But how about this, your home could also be healthy & it should be healthy – so what exactly does that mean?

If you are considering building your new home or any other building – then take a moment & consider embarking on a plan for a Passive House.

What is a Passive House, you ask.

Passive homes were first introduced in Germany & are built with a set of rules that the home adheres to, governing the health & energy efficiency of the home.

It is a deliberate standard for energy efficiency in a building, which decreases the building's ecological footprint. It results in ultra-low energy constructions that require little energy for space heating or cooling.

Large modern house with large glass windows

We contacted Australian Passive House Association to find out more:

“Passive House is an established science- based standard, proven over 30 years, and across more than 33 countries. Originally developed in Germany, and based on research in central Europe, Passive House has since made waves on an international scale. It has evolved to suit local demands and variations in and popularity in diverse climatic regions including the Mediterranean, North and Central America, and South-East Asia.

As the number of Passive House projects worldwide approaches the 100,000 mark, we continue to see the local market thrive, including homes, schools, offices, and other building types being built and certified to the Passive House standard.”

Passive Home building takes a holistic approach to building your home, it considers the land, the positioning, the usage & the materials used in the structure and determines how to achieve the outmost benefits from all these factors.

The design of a Passive House considers the design of the home to realize strong level of energy efficiency & comfort level under a “fabric first” design philosophy.

“A Passive House is built in accordance with five building-science principles:

  1. Airtightness

  2. Thermal insulation

  3. Mechanical ventilation with heat recovery

  4. Passive House high performance windows

  5. Thermal bridge free construction”

What skills would an architect need to have to design a Passive House ? “An architect would need to complete a Certified Passive House Designer/Consultant course, which APHA host four-five times a year. This course provides the foundation Passive House design and construction knowledge necessary to undertake a Passive House project and the Certified Passive House Designer/Consultant exam.”
§ §
** Work to complete **
Reproduce the Passive House text above word for word, from start to finish.
§ §
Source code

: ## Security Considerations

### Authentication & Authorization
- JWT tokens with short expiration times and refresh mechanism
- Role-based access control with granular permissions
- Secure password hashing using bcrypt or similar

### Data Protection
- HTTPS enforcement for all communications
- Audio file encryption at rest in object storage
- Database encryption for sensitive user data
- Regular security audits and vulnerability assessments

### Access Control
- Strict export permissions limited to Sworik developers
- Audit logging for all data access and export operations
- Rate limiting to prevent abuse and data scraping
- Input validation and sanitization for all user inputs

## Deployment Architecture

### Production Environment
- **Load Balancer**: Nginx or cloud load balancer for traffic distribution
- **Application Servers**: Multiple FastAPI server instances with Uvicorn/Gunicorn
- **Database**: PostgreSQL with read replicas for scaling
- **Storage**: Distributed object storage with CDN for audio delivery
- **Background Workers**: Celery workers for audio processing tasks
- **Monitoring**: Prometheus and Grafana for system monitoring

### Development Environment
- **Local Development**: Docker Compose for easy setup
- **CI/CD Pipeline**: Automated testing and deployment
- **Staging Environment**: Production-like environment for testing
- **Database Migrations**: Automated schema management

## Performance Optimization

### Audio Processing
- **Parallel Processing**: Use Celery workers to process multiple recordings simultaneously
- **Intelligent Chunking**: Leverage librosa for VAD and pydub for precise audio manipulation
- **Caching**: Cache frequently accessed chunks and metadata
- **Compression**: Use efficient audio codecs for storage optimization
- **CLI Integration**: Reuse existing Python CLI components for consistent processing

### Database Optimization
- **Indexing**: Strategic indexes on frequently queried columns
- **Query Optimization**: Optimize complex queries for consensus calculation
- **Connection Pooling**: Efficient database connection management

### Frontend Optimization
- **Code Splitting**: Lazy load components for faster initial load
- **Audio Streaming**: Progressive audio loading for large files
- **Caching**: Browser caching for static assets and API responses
§ §
** Worked solution **
But how about this, your home could also be healthy & it should be healthy – so what exactly does that mean?

If you are considering building your new home or any other building – then take a moment & consider embarking on a plan for a Passive House.

What is a Passive House, you ask.

Passive homes were first introduced in Germany & are built with a set of rules that the home adheres to, governing the health & energy efficiency of the home.

It is a deliberate standard for energy efficiency in a building, which decreases the building's ecological footprint. It results in ultra-low energy constructions that require little energy for space heating or cooling.

Large modern house with large glass windows

We contacted Australian Passive House Association to find out more:

“Passive House is an established science- based standard, proven over 30 years, and across more than 33 countries. Originally developed in Germany, and based on research in central Europe, Passive House has since made waves on an international scale. It has evolved to suit local demands and variations in and popularity in diverse climatic regions including the Mediterranean, North and Central America, and South-East Asia.

As the number of Passive House projects worldwide approaches the 100,000 mark, we continue to see the local market thrive, including homes, schools, offices, and other building types being built and certified to the Passive House standard.”

Passive Home building takes a holistic approach to building your home, it considers the land, the positioning, the usage & the materials used in the structure and determines how to achieve the outmost benefits from all these factors.

The design of a Passive House considers the design of the home to realize strong level of energy efficiency & comfort level under a “fabric first” design philosophy.

“A Passive House is built in accordance with five building-science principles:

  1. Airtightness

  2. Thermal insulation

  3. Mechanical ventilation with heat recovery

  4. Passive House high performance windows

  5. Thermal bridge free construction”

What skills would an architect need to have to design a Passive House ? “An architect would need to complete a Certified Passive House Designer/Consultant course, which APHA host four-five times a year. This course provides the foundation Passive House design and construction knowledge necessary to undertake a Passive House project and the Certified Passive House Designer/Consultant exam.”